为什么要自己手写YOLO目标识别的图像后处理部分呢？因为我们使用了一款自研的FPGA开发板，并在其上开发部署了YOLO目标识别加速计算电路，作为PS端开发的我，需要把输入图像送到指定DDR地址，开启FPGA加速计算寄存器，等待计算结果发起中断，取回目标识别结果原始数据，经过后处理操作对其进行还原，并将结果标注到原始图像上。
【干货】

话不多说，直接上代码！
通过下面这份代码，你至少应该学会以下几个操作：
1、学会如何从文件夹里读取数据集图片
2、学会如何将FPGA结果反量化，解码，极大值抑制等基本操作
3、学会如何将识别结果标注，保存
4、学会通过操作寄存器控制FPGA的运转

static char text[256];
static int length = 5+5;
static int kind_nums = 5;
static float anchors_0[6] = {2.53125f, 2.5625f, 4.21875f, 5.28125f, 10.75f, 9.96875f};
static float anchors_1[6] = {1.4375f, 1.6875f, 2.3125f, 3.625f, 5.0625f, 5.125f};
static float conf_thresh_ = 0.5f;
static float nms_thresh_ = 0.4f;
 
static std::string label_name[] = {"person", "aeroplane", "bus", "car", "truck"};
 
bool PedestrianDetection::get_files_list()
{
  struct dirent *ptr;
  DIR *dir;
  std::string PATH = dataset_dir_;
  dir = opendir(PATH.c_str());
  while((ptr=readdir(dir)) != nullptr)
  {
    if(ptr->d_name[0] == '.')
      continue;
    files_list.push_back(ptr->d_name);
  }
  for(auto iter : files_list)
  {
    printf("%s\n", iter.c_str());
  }
  closedir(dir);
  if(files_list.size() == dataset_size)
  {
    return true;
  }
  else {
    printf("[PedestrianDetection] : Error to search dataset %ld \n", files_list.size());
    return false;
  }
}
 
bool PedestrianDetection::init_net_info(std::string pkg_path)

● 提取信息:
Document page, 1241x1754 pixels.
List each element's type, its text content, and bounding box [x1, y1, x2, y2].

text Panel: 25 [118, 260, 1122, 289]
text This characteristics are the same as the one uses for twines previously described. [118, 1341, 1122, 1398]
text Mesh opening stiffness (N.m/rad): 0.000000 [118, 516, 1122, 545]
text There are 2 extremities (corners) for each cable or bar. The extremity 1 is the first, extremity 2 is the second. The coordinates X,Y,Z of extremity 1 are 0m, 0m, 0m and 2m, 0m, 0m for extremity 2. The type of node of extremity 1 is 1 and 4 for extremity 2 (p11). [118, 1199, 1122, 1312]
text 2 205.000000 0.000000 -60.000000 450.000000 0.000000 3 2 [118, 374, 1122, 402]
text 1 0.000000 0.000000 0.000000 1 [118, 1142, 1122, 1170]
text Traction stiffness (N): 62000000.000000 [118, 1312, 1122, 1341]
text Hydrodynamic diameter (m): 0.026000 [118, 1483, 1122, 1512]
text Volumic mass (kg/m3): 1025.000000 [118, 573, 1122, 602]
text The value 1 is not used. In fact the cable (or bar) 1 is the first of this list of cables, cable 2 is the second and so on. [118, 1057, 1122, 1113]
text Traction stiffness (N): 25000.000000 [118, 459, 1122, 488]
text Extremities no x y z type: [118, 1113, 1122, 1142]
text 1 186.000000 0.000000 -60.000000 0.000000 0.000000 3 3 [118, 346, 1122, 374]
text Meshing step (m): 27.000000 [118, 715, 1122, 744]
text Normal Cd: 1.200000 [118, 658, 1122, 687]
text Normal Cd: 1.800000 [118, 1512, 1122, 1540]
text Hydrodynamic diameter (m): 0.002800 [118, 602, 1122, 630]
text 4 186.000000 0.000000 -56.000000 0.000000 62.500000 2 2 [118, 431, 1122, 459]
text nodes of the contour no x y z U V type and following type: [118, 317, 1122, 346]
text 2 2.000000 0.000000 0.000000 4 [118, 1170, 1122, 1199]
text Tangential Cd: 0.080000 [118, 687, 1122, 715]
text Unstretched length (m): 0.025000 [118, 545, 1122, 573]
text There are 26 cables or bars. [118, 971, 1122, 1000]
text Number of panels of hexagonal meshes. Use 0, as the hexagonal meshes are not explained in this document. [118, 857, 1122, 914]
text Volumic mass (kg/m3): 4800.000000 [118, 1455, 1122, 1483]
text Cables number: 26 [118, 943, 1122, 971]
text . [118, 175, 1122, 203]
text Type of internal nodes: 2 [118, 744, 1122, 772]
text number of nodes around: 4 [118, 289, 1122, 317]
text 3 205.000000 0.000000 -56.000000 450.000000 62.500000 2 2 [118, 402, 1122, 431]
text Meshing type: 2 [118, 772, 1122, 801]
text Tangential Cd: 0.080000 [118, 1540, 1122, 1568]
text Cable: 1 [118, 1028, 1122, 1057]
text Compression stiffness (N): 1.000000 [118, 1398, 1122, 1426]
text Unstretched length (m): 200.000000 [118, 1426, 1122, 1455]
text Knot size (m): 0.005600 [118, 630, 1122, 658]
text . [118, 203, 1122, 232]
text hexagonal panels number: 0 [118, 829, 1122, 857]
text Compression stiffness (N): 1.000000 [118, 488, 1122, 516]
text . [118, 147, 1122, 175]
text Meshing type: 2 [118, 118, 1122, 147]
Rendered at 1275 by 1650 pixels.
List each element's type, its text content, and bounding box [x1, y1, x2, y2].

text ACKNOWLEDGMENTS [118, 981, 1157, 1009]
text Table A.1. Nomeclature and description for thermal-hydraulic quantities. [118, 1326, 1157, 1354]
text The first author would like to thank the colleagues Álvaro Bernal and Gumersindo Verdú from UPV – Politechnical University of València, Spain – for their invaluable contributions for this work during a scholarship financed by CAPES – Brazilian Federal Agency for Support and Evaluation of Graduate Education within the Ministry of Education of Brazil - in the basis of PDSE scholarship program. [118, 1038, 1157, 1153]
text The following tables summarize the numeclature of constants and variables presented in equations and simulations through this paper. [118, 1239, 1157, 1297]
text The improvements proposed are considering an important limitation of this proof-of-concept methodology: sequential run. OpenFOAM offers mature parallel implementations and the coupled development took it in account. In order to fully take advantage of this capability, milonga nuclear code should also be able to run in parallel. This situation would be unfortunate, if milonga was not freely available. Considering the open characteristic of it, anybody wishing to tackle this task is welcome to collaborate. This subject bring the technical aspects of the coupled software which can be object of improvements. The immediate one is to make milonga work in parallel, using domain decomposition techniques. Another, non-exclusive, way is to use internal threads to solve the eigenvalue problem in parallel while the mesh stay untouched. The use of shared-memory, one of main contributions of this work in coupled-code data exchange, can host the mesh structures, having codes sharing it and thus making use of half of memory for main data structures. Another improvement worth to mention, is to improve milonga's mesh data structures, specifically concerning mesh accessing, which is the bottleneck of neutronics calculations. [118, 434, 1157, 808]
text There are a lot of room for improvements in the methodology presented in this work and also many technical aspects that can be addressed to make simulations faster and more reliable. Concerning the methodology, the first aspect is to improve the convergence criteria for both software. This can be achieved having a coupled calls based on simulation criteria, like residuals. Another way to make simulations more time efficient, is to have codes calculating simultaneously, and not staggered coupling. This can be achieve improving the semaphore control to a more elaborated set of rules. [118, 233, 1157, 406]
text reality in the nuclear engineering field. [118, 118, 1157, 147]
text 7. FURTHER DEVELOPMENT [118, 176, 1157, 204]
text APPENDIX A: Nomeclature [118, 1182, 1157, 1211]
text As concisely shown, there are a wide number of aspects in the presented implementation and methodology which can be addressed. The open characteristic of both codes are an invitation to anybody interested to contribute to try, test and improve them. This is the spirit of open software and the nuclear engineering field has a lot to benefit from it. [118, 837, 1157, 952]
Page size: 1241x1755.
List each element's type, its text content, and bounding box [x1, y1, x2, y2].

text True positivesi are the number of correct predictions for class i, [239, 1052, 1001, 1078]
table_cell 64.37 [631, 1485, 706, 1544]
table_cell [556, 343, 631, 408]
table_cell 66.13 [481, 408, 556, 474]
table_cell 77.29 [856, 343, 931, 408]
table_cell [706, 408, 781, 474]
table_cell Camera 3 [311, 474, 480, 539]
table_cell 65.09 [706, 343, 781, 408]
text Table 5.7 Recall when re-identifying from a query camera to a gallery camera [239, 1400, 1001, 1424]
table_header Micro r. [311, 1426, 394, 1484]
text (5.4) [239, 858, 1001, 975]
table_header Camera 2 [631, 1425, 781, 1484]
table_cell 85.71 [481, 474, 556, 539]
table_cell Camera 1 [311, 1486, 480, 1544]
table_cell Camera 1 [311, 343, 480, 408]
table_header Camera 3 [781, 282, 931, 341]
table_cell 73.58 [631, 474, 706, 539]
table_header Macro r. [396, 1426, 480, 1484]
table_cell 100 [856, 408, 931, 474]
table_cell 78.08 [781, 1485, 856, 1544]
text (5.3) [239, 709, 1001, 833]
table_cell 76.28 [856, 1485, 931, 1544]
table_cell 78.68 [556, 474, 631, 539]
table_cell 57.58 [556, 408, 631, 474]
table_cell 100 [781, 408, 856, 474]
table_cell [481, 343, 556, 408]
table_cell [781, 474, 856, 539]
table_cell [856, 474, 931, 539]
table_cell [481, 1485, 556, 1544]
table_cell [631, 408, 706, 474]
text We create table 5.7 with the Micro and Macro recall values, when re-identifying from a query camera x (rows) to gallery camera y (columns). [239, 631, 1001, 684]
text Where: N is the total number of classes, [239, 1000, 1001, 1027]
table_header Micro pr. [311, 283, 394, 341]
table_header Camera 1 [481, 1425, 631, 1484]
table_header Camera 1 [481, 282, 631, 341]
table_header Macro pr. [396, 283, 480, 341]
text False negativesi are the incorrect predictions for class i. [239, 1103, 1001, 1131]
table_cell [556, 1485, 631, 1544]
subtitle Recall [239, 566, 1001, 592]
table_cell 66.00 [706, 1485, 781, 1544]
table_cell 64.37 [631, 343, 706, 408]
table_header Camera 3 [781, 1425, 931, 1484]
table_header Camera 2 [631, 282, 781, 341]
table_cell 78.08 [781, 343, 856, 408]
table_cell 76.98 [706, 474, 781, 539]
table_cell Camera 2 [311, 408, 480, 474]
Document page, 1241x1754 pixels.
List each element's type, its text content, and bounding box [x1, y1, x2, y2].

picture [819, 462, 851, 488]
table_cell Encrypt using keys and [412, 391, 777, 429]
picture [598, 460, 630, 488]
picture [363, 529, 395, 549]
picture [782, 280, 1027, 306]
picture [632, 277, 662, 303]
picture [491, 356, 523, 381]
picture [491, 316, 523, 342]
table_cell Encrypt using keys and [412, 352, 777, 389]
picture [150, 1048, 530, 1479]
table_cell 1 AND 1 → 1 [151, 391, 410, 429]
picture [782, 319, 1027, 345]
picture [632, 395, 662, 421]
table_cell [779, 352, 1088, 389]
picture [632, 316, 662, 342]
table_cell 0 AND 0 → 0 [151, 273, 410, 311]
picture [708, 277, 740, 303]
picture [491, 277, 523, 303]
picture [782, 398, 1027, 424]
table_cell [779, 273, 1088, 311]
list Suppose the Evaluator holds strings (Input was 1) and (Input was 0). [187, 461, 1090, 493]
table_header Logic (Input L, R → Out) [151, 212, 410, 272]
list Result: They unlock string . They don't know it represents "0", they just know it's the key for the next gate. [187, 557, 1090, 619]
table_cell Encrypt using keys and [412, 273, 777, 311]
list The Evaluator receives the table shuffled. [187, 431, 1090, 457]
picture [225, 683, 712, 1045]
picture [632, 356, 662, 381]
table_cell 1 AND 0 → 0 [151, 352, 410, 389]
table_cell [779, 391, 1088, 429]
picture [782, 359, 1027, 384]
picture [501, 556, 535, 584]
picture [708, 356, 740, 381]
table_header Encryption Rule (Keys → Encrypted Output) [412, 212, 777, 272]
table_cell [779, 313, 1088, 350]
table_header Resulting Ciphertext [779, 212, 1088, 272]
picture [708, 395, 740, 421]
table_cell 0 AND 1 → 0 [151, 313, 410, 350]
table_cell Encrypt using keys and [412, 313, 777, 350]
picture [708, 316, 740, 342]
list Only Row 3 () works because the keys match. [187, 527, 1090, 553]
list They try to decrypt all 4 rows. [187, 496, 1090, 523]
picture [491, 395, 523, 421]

● 题目:
根据上面的文本摘录回答：
(a) 作者在这块FPGA开发板上的开发中负责哪一端？
(b) 代码中 nms_thresh_ 被设为多少？
(c) label_name 数组列出了哪些类别名称？

● 参考答案:
(a) PS端。
(b) 0.4f。
(c) "person"、"aeroplane"、"bus"、"car"、"truck"。